» **Exercise requirements**:
(1) According to the citrus mutant abstract, roughly how large is the deletion predicted in mutant 39B3?
(2) Condense the paragraph of the citrus mutant abstract that opens "Two independent fast neutron mutants" into a short bulleted list that keeps its main facts.
(3) Write the next part of the citrus mutant abstract, starting after its final sentence.
----- Document segment -----
BACKGROUND

Many fruit-tree species, including relevant Citrus spp varieties exhibit a reproductive biology that impairs breeding and strongly constrains genetic improvements. In citrus, juvenility increases the generation time while sexual sterility, inbreeding depression and self-incompatibility prevent the production of homozygous cultivars. Genomic technology may provide citrus researchers with a new set of tools to address these various restrictions. In this work, we report a valuable genomics-based protocol for the structural analysis of deletion mutations on an heterozygous background.

RESULTS

Two independent fast neutron mutants of self-incompatible clementine (Citrus clementina Hort. Ex Tan. cv. Clemenules) were the subject of the study. Both mutants, named 39B3 and 39E7, were expected to carry DNA deletions in hemizygous dosage. Array-based Comparative Genomic Hybridization (array-CGH) using a Citrus cDNA microarray allowed the identification of underrepresented genes in these two mutants. Subsequent comparison of citrus deleted genes with annotated plant genomes, especially poplar, made possible to predict the presence of a large deletion in 39B3 of about 700 kb and at least two deletions of approximately 100 and 500 kb in 39E7. The deletion in 39B3 was further characterized by PCR on available Citrus BACs, which helped us to build a partial physical map of the deletion. Among the deleted genes, ClpC-like gene coding for a putative subunit of a multifunctional chloroplastic protease involved in the regulation of chlorophyll b synthesis was directly related to the mutated phenotype since the mutant showed a reduced chlorophyll a/b ratio in green tissues.
----- Data for analysis -----
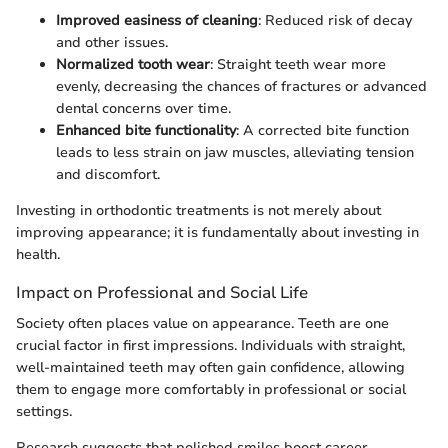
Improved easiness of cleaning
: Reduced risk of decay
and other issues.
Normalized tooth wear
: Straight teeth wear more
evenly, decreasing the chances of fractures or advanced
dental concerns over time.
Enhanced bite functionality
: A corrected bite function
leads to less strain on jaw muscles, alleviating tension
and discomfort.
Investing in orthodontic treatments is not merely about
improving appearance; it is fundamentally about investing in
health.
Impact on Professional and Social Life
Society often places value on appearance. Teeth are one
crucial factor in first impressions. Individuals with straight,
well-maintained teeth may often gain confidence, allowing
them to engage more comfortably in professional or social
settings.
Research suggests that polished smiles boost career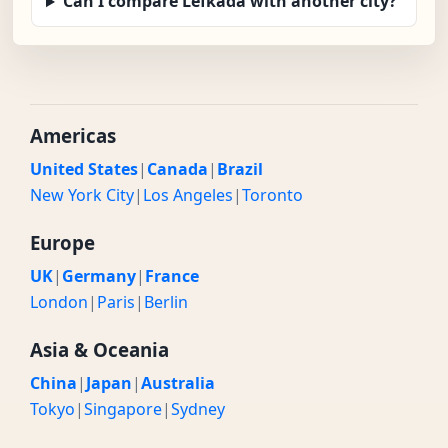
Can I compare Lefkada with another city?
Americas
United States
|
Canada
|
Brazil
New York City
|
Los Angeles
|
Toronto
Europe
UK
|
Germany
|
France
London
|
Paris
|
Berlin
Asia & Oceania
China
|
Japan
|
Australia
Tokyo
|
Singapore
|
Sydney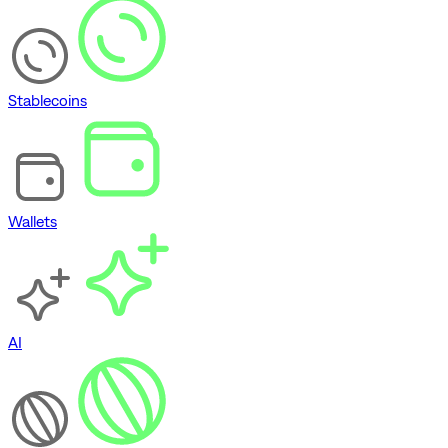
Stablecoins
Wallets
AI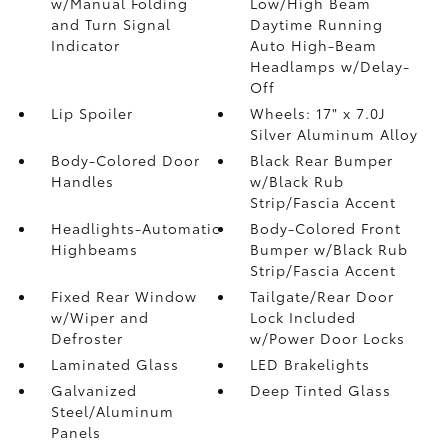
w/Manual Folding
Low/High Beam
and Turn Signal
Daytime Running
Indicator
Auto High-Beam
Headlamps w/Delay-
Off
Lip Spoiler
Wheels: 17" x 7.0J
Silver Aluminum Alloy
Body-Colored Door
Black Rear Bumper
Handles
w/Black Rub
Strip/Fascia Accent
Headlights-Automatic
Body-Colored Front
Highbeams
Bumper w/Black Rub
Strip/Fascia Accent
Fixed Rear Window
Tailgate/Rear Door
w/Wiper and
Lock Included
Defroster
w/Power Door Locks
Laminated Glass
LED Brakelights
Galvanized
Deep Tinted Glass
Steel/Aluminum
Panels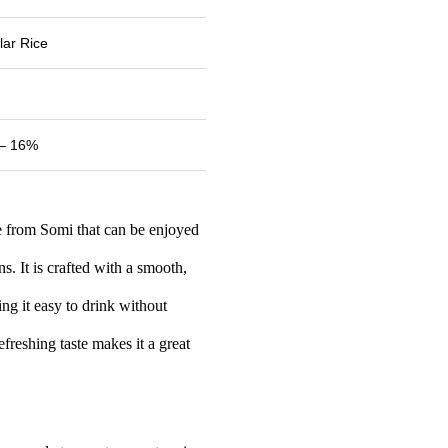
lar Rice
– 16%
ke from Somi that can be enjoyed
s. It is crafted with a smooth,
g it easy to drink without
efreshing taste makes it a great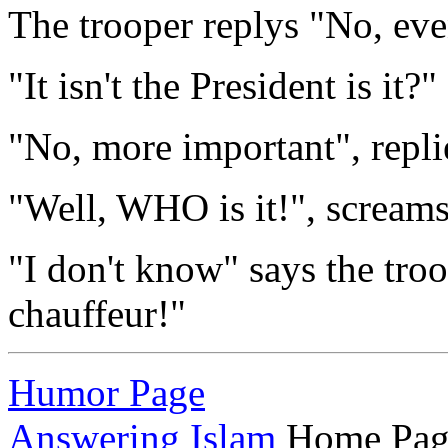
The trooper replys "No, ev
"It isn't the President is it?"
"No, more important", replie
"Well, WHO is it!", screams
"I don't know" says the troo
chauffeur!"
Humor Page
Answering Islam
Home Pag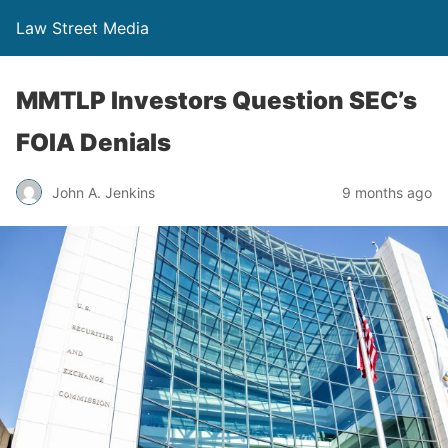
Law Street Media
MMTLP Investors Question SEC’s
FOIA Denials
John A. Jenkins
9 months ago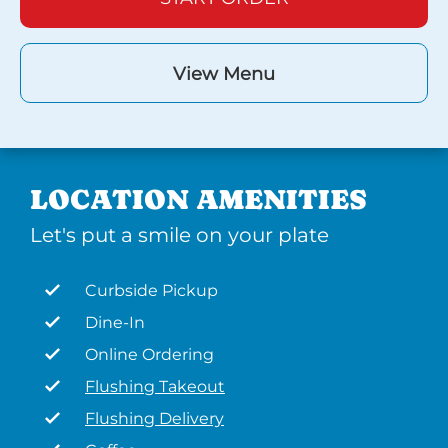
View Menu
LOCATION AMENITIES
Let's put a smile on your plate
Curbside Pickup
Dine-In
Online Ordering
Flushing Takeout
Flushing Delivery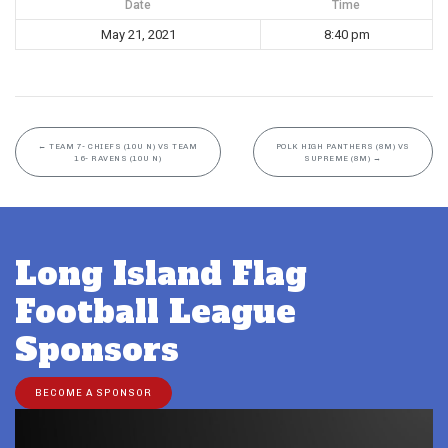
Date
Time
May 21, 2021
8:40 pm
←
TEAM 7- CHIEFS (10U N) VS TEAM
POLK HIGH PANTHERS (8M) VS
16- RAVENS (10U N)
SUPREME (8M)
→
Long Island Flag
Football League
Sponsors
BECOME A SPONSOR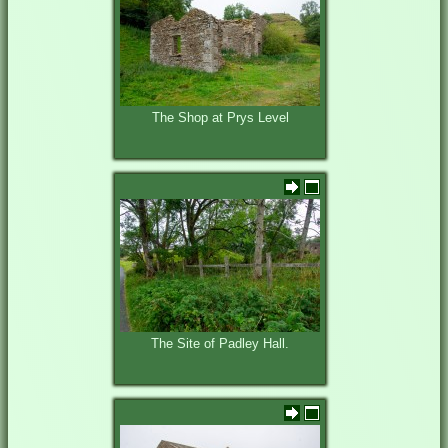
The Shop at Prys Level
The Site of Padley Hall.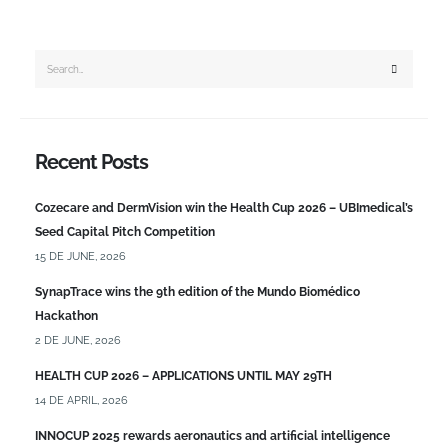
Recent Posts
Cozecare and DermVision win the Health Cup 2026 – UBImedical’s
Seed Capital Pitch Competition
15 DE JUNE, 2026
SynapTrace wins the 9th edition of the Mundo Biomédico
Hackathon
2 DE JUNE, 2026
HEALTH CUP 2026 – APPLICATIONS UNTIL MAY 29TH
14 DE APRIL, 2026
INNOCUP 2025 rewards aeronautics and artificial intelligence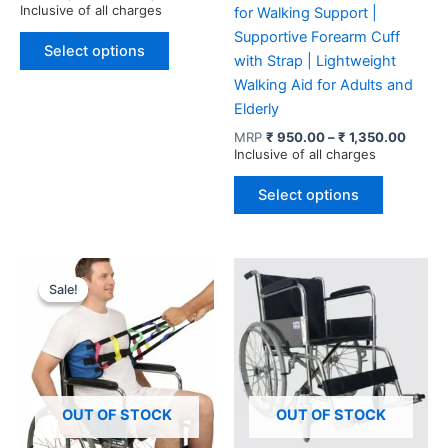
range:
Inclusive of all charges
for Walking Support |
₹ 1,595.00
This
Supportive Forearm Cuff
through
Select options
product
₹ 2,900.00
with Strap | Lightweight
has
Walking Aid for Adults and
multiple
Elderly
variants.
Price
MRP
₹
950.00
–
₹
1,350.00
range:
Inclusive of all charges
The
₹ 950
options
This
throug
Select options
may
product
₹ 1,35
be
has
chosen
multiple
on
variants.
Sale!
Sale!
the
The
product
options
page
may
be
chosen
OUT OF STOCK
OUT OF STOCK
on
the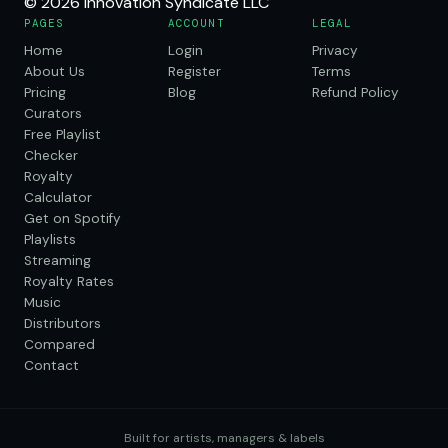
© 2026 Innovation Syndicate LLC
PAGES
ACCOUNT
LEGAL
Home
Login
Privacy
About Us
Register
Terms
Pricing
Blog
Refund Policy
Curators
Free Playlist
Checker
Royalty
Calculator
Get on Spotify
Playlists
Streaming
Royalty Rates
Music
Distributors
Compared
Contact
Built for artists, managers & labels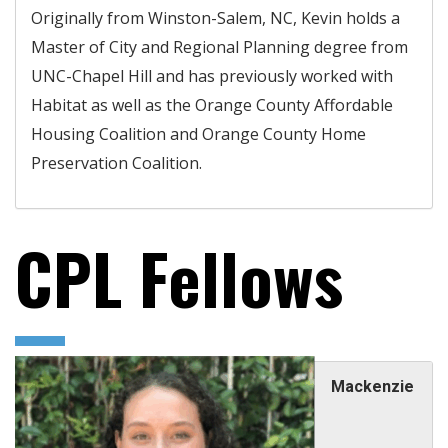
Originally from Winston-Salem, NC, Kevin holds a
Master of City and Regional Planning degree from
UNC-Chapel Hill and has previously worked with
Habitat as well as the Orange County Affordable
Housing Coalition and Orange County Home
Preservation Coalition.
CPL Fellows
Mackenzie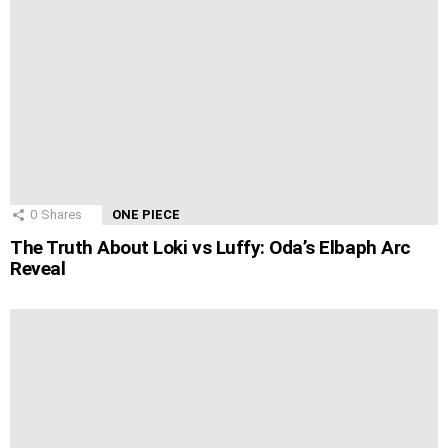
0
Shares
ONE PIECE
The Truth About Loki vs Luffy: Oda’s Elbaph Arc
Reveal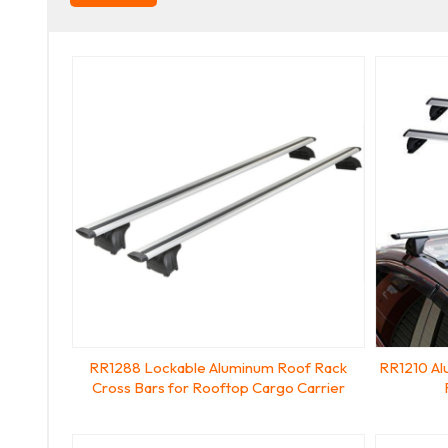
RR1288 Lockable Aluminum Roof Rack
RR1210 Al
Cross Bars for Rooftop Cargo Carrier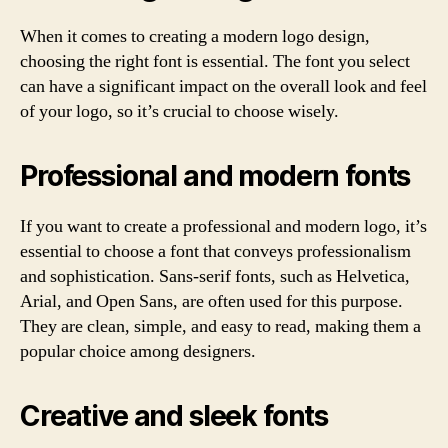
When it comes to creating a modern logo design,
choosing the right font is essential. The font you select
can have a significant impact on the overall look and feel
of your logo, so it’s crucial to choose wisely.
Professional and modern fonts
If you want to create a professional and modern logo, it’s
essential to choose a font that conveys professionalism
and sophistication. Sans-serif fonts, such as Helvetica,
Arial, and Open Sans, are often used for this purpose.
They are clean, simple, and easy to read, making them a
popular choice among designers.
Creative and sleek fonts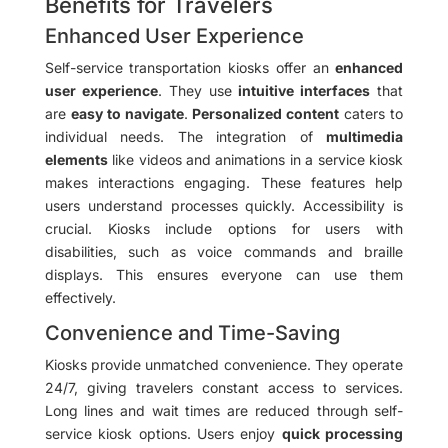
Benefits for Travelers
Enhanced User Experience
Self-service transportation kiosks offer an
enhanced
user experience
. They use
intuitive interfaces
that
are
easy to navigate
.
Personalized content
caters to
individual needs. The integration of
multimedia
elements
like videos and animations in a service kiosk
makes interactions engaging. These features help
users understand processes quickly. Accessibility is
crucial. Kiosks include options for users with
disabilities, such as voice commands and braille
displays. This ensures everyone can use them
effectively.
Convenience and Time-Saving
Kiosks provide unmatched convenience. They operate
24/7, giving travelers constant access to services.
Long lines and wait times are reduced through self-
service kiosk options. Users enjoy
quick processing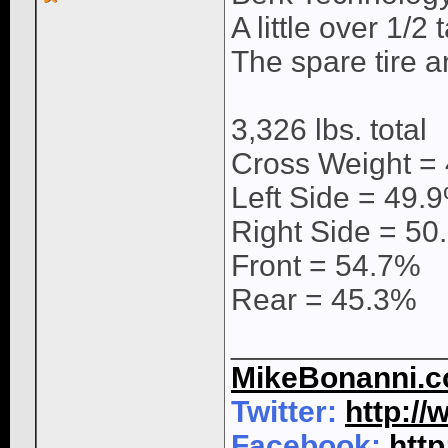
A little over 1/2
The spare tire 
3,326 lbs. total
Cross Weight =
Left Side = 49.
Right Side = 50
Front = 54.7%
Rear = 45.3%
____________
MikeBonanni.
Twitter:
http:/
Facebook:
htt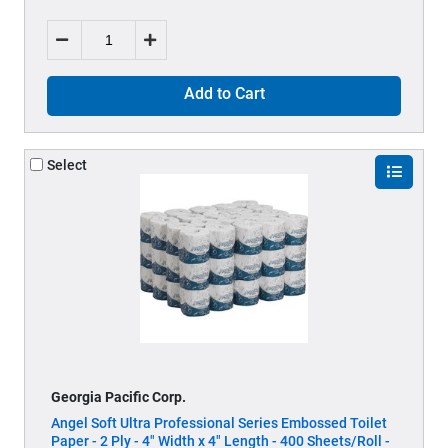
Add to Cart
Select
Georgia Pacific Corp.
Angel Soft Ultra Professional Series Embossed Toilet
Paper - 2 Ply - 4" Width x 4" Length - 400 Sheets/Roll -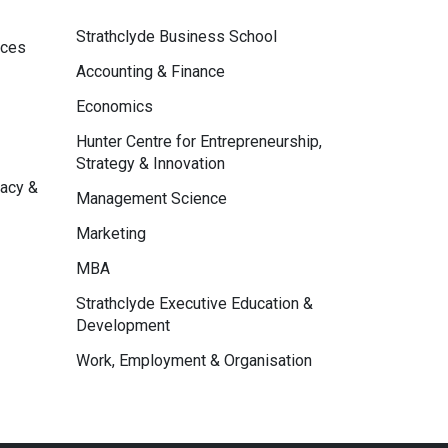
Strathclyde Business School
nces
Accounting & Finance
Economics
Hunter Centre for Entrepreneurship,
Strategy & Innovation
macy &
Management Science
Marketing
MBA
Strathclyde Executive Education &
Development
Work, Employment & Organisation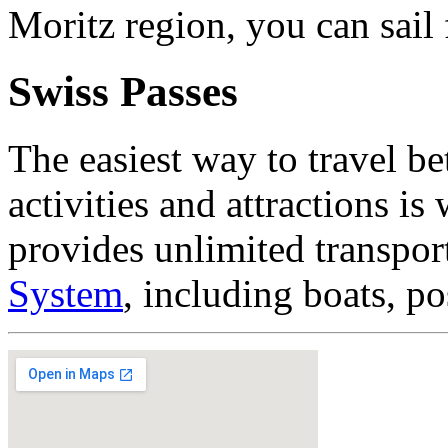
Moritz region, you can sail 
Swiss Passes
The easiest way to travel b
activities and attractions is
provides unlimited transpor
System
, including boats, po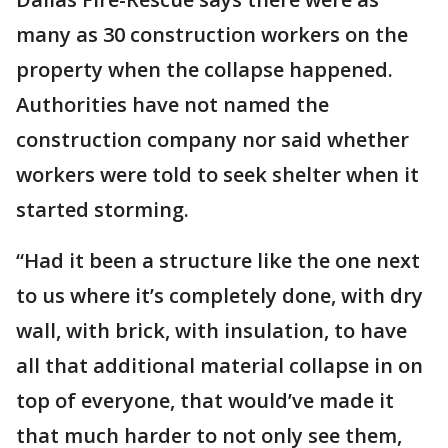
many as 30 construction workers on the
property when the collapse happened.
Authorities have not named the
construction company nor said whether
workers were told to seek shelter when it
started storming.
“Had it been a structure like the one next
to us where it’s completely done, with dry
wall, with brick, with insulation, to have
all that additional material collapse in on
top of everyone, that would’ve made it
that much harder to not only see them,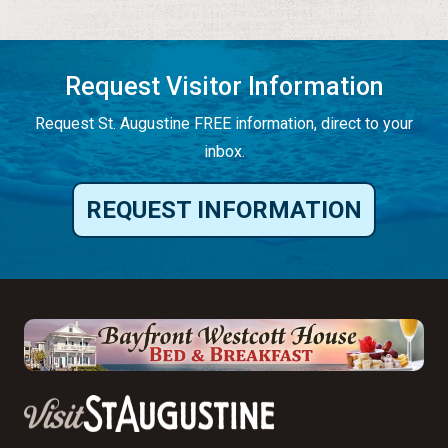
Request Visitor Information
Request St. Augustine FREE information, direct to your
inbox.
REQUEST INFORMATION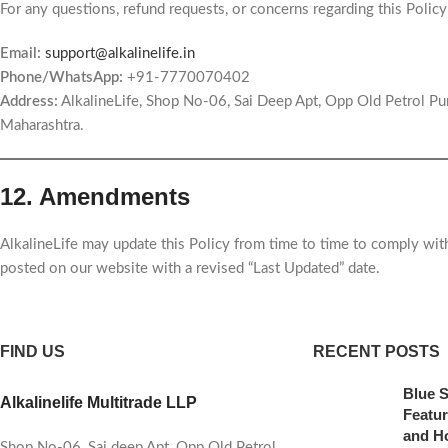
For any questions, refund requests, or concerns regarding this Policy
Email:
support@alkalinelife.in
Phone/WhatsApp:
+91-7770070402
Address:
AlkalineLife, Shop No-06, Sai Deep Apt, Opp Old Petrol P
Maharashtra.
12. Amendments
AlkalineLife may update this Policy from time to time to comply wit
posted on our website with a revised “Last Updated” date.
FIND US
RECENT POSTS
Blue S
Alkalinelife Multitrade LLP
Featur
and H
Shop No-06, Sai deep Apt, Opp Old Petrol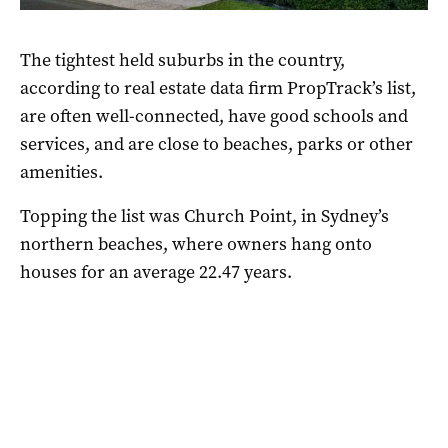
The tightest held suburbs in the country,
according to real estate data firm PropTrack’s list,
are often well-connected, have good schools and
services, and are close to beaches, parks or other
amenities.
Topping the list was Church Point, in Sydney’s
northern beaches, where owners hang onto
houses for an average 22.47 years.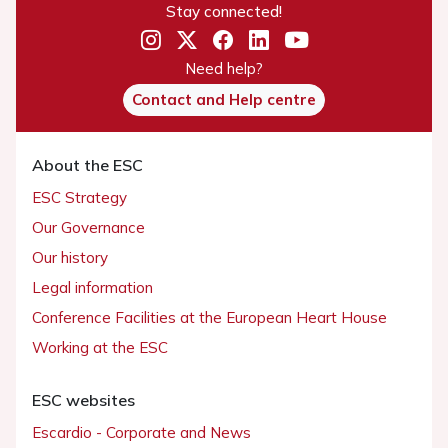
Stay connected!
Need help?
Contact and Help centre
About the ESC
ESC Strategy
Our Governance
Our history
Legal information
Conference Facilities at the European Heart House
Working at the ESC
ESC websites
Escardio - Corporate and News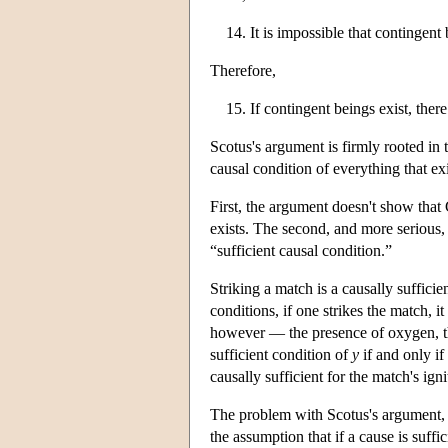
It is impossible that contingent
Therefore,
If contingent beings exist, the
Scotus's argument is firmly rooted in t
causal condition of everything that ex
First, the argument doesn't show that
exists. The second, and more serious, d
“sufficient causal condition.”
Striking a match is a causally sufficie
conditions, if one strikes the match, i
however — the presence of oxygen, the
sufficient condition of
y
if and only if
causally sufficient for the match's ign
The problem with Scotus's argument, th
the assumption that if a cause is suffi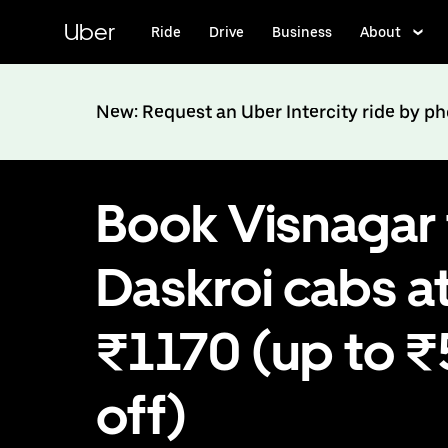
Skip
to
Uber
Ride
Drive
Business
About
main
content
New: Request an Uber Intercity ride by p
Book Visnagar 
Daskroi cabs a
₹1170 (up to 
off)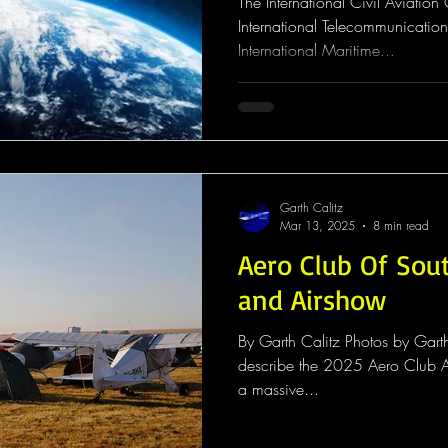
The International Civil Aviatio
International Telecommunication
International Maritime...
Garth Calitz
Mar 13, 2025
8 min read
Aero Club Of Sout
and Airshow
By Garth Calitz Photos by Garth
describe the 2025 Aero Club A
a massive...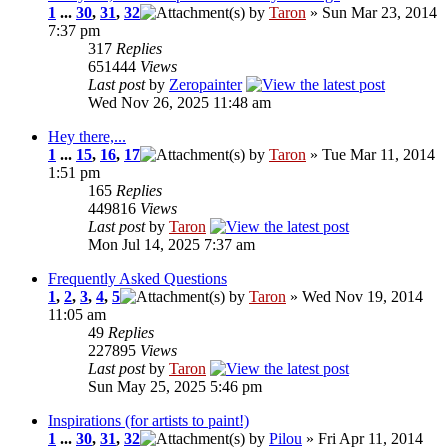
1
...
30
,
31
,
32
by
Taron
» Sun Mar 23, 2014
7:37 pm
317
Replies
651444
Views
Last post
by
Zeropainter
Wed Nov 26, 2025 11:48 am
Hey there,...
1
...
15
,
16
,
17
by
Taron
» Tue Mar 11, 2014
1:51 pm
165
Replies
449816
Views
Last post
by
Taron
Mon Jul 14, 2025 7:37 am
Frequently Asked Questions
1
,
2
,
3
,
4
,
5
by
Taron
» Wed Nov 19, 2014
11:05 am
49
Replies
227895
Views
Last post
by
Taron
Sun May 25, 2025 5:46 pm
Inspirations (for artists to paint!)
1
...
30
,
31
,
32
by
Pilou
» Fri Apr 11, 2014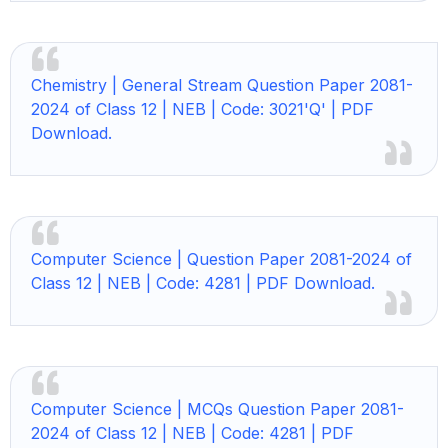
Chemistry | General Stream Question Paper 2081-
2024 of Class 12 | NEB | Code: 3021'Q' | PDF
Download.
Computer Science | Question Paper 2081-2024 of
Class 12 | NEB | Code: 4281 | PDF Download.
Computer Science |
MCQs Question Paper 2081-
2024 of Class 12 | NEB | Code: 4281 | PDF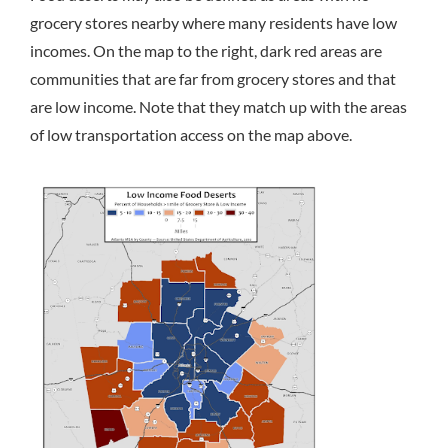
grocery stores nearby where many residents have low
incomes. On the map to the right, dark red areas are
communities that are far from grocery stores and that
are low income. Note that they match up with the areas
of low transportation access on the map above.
-----
» **Task responses**:
(1) About 700 kb.

(2)
- Subjects: two independent fast neutron mutants, 39B3 and 39E7, of self-incompatible clementine (Citrus clementina cv. Clemenules), both expected to carry hemizygous DNA deletions.
- Array-CGH on a Citrus cDNA microarray identified underrepresented genes in both mutants.
- Comparison with annotated plant genomes, especially poplar, predicted a deletion of about 700 kb in 39B3 and at least two deletions, of about 100 and 500 kb, in 39E7.
- PCR on available Citrus BACs yielded a partial physical map of the 39B3 deletion.
- Among the deleted genes, a ClpC-like gene encoding a putative chloroplastic protease subunit that regulates chlorophyll b synthesis was linked to the mutant phenotype, which showed a reduced chlorophyll a/b ratio in green tissues.

(3)
CONCLUSION

In this work, we report the use of array-CGH for the successful identification of genes included in a hemizygous deletion induced by fast neutron irradiation on Citrus clementina. The study of gene content and order into the 39B3 deletion also led to the unexpected conclusion that microsynteny and local gene colinearity in this species were higher with Populus trichocarpa than with the phylogenetically closer Arabidopsis thaliana. This work corroborates the potential of Citrus genomic resources to assist mutagenesis-based approaches for functional genetics, structural studies and comparative genomics, and hence to facilitate citrus variety improvement.